GE chemist’s varnish company evolved into SI Group

Howard Wright’s vision with varnish helped him build a prosperous and long-lasting company
W. Howard Wright left GE and in 1906 and started Schenectady Varnish Co. on Congress Street.
W. Howard Wright left GE and in 1906 and started Schenectady Varnish Co. on Congress Street.

Categories: Business, Life & Arts, News, Schenectady County

Of W. Howard Wright’s many accomplishments, none of them probably matched winning the heart of Beulah DeForest.
Wright, the founder of what is now Schenectady International Group, started his company in 1906 on Congress Street with the financial help of his wife and her father, Henry Schermerhorn DeForest, one of the richest men in town.
“He went to Beulah and asked if he could borrow some money to start his own company,” said Heather Ward, a family descendant and board chair of the Wright Family Foundation. “Her father was a U.S. congressman and a mayor in Schenectady, he was a broom maker, and he was into real estate. According to family lore, Howard borrowed the money from Beulah and then paid her back, every cent, with interest.”
Wright, the son of a Union College professor, was a chemist at General Electric before leaving the company and starting his own business, the Schenectady Varnish Co. In the 1950s, he moved the plant to its current site in Rotterdam Junction where his son, Henry D. Wright, took over and changed the name to Schenectady Chemicals in 1962. In 1968, the W. Howard Wright Research Center was built on Balltown Road in Niskayuna.
“Howard had this great solution for varnish but GE had no real interest in making it,” said Ward, who is the unofficial family historian. “They told him if he wanted to do that he would have to go elsewhere. So he left and I think it was harmonious. There was no contentiousness.”
While Wright’s vision with varnish — it’s used to help reinforce lamps, disc brakes and tires — helped him build a prosperous and long-lasting company, he wasn’t the only one with smarts.
“Beulah was no dummy,” said Ward, who is the Wrights’ great-grandaughter. “I found one of her old notebooks and there’s all kinds of financial information in it. It has her notes on stock investment and a number of other things.
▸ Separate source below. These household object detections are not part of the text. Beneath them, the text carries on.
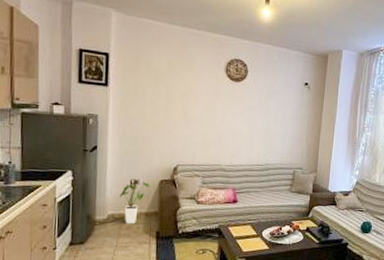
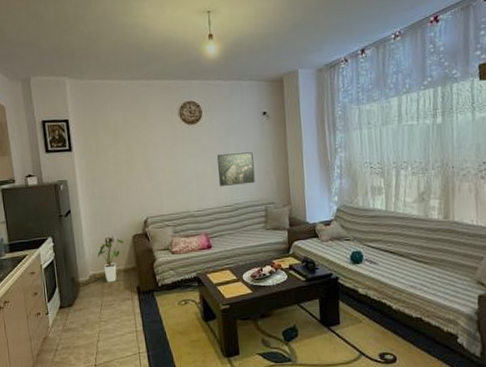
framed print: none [253,115,290,148] -> present [216,152,255,186]

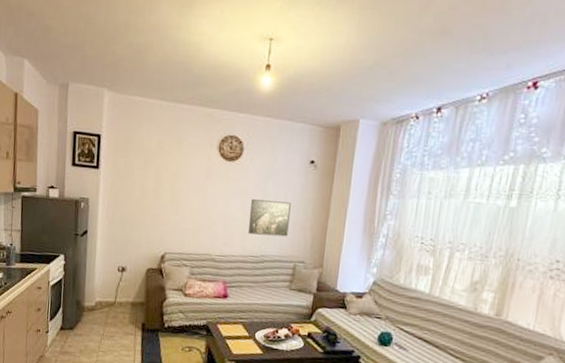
house plant: present [97,239,124,283] -> none [107,270,137,313]

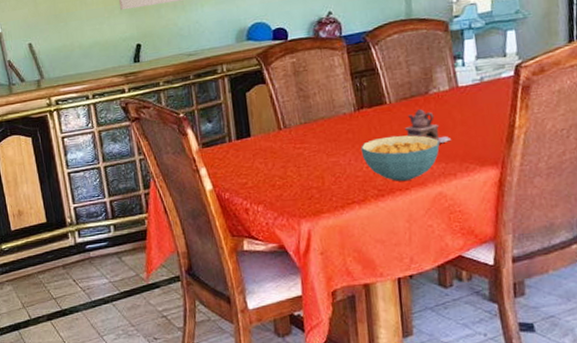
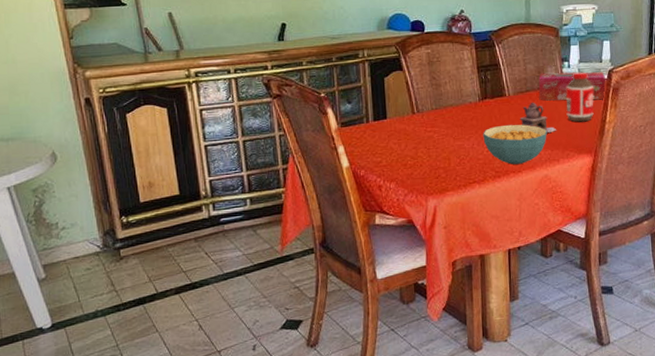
tissue box: none [425,68,513,107] -> present [538,71,606,101]
bottle: none [461,70,498,129] -> present [566,72,594,122]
She was a smart cookie.”
Along with the intelligence and creativity Wright demonstrated by building his business, he instilled in his children the idea of helping others. The Wright Family Foundation, which contributed $1.2 million to charitable organizations in 2016 alone, is part of Howard’s philanthropic legacy.
Beulah, however, may have also played a big part in the family tradition through the example set by her father.
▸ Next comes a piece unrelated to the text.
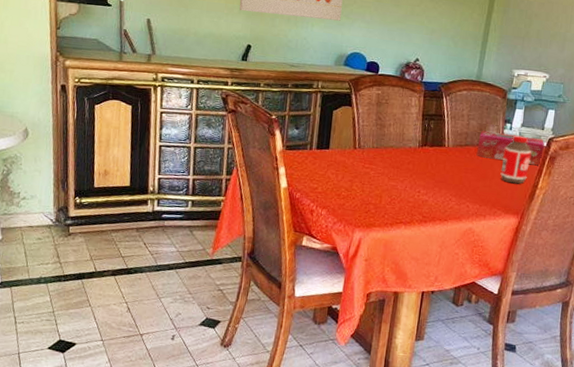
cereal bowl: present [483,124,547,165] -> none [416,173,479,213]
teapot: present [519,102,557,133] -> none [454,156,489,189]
While DeForest may have been one of Schenectady’s first millionaires, according to former Schenectady County Historical Society president Frank Taormina, he also gladly shared his wealth.
“When you read about DeForest you can’t help but like him,” Taormina told The Daily Gazette in 2007. “He became very rich because of his real estate dealings, but he supposedly never foreclosed on anybody. And if you bought some property from him, he would do everything he could to help you. He wanted you to succeed.”